Over all, the deluge of mRNA vaccines is terrific news for Canada’s fight against the more transmissible coronavirus Delta variant, which was first identified in India. But the shift in predominant suppliers also means that public-health officials and front-line vaccinators will have to redouble their efforts to convince Canadians that both approved mRNA vaccines are created equal. They’ll often be doing so in the context of offering Moderna as a second dose to people who’ve already taken Pfizer, or vice versa.
“The best vaccine for your second dose is the vaccine that is available first,” Ontario Health Minister Christine Elliott said at a news conference Thursday announcing that all adults in the province would be eligible to book a second dose as of June 28.
That message differs slightly from the recommendation of Canada’s National Advisory Committee on Immunization, or NACI, which says that, “individuals who received a first dose of an mRNA vaccine (Pfizer-BioNTech, Moderna) should be offered the same mRNA product for their second dose,” unless the same product isn’t “readily available” or the brand of the first dose is unknown.
NACI on Thursday recommended that people who took the AstraZeneca vaccine for their first dose take an mRNA shot as their booster. Provincial governments had already stopped offering the AstraZeneca product as a first shot because of its connection to a rare but sometimes fatal blood-clotting syndrome.
The roller-coaster ride of recommendations around AstraZeneca is part of what gave rise to vaccine shopping in Canada in the first place, according to Peter Loewen, a professor of political science at the University of Toronto whose research group has been analyzing weekly online surveys on Canadian attitudes toward COVID-19.
As the official advice on who should and shouldn’t take AstraZeneca changed, doctors could no longer tell Canadians to simply take the first shot offered to them. A clear brand hierarchy took shape, Prof. Loewen said, with Pfizer at the pinnacle and AstraZeneca at the bottom.
Moderna, which most often made in the news in Canada because of supply hiccups, was lost in the shuffle.
According to Prof. Loewen’s most recent data, “people say they are 30 points less likely to take an AstraZeneca [shot] than they are Pfizer, and 10 to 15 points less likely to accept Moderna than they are Pfizer.”
It’s difficult to say how often that translates to people turning down a Moderna shot in the real world.
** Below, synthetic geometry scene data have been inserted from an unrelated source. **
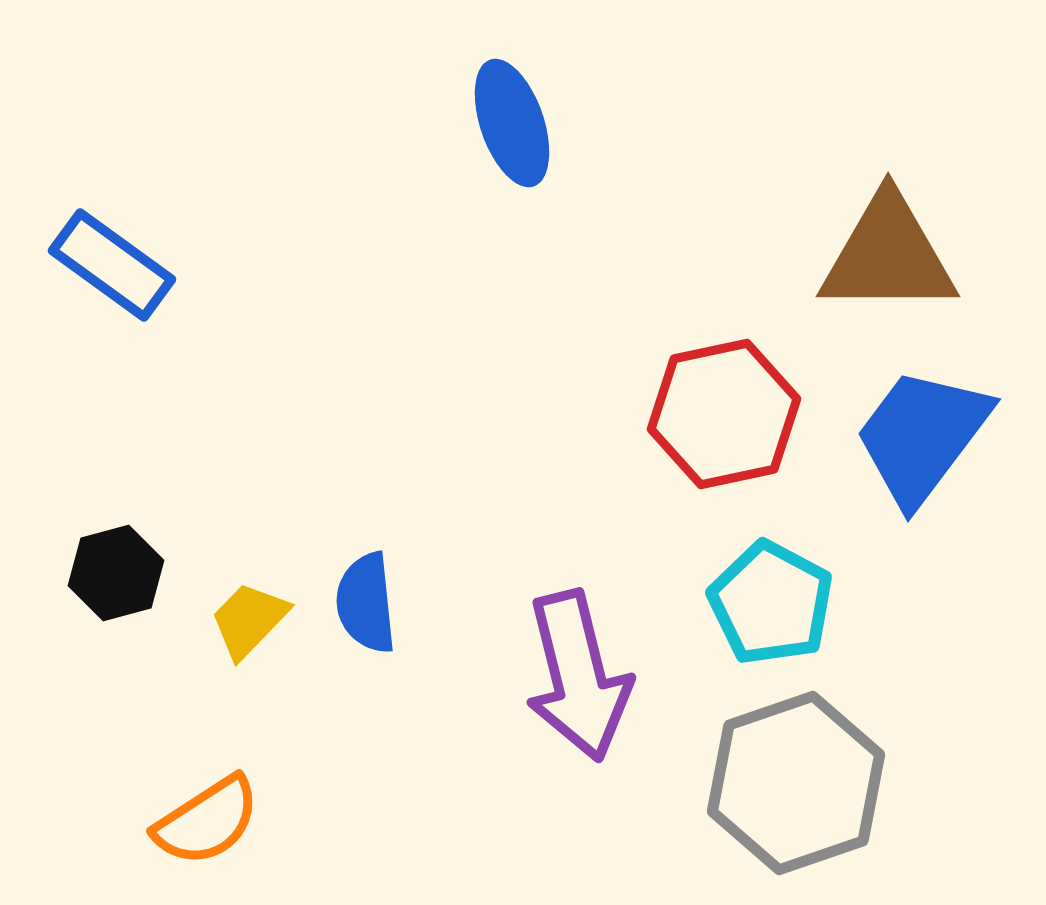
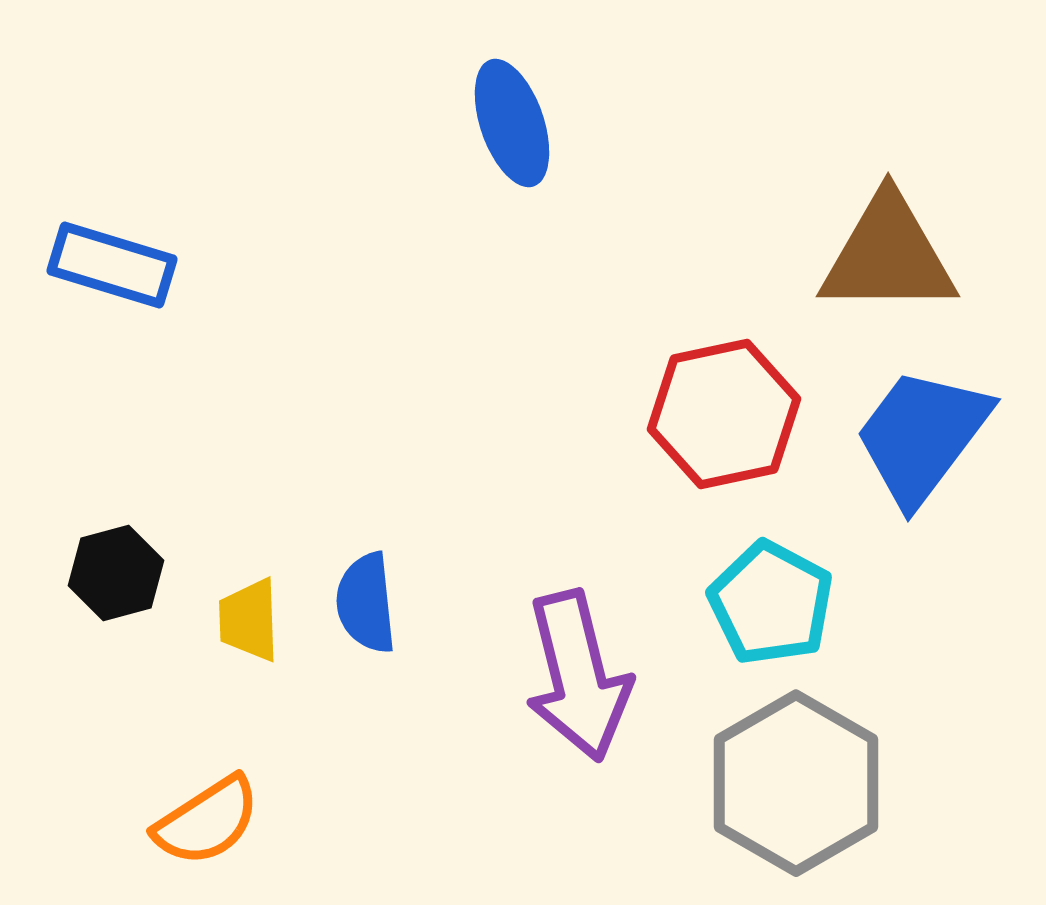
blue rectangle: rotated 19 degrees counterclockwise
yellow trapezoid: rotated 46 degrees counterclockwise
gray hexagon: rotated 11 degrees counterclockwise
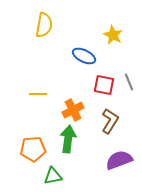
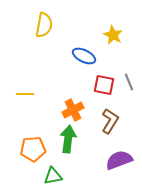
yellow line: moved 13 px left
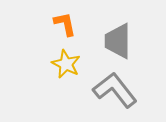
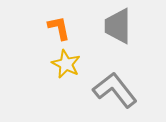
orange L-shape: moved 6 px left, 4 px down
gray trapezoid: moved 15 px up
Provincial governments aren’t tracking refusals by brand, and some provinces, including Saskatchewan, let people select their brand of mRNA shot when booking, reducing the risk of walkouts.
In Quebec, where as system doesn’t let people choose their type of mRNA shot, the health ministry said 11,569 people have walked away after learning of the brand – a refusal rate of 166 for every 100,000 doses. Those walkouts could include people offered AstraZeneca earlier in the campaign.
Health districts in Montreal and Quebec City reported they have not seen people passing over Moderna because they want Pfizer.
Dr. Redditt of the Crossroads Clinic said that for her refugee patients, finding and getting to a vaccine appointment remains a far greater barrier than hunting for a particular vaccine. But she doesn’t want to see any vulnerable patient miss an immediate chance to be immunized because they’re waiting for Pfizer.
When Dr. Redditt explains that the Moderna and Pfizer shots use the same technology, work the same way, cause similar side effects and are both about 95-per-cent effective at preventing COVID-19 illness after two doses, her patients are usually happy to take Moderna.
“By leveraging trust and relationships,” she said. “I found that I’ve been able to dispel some of the misconceptions quite readily.”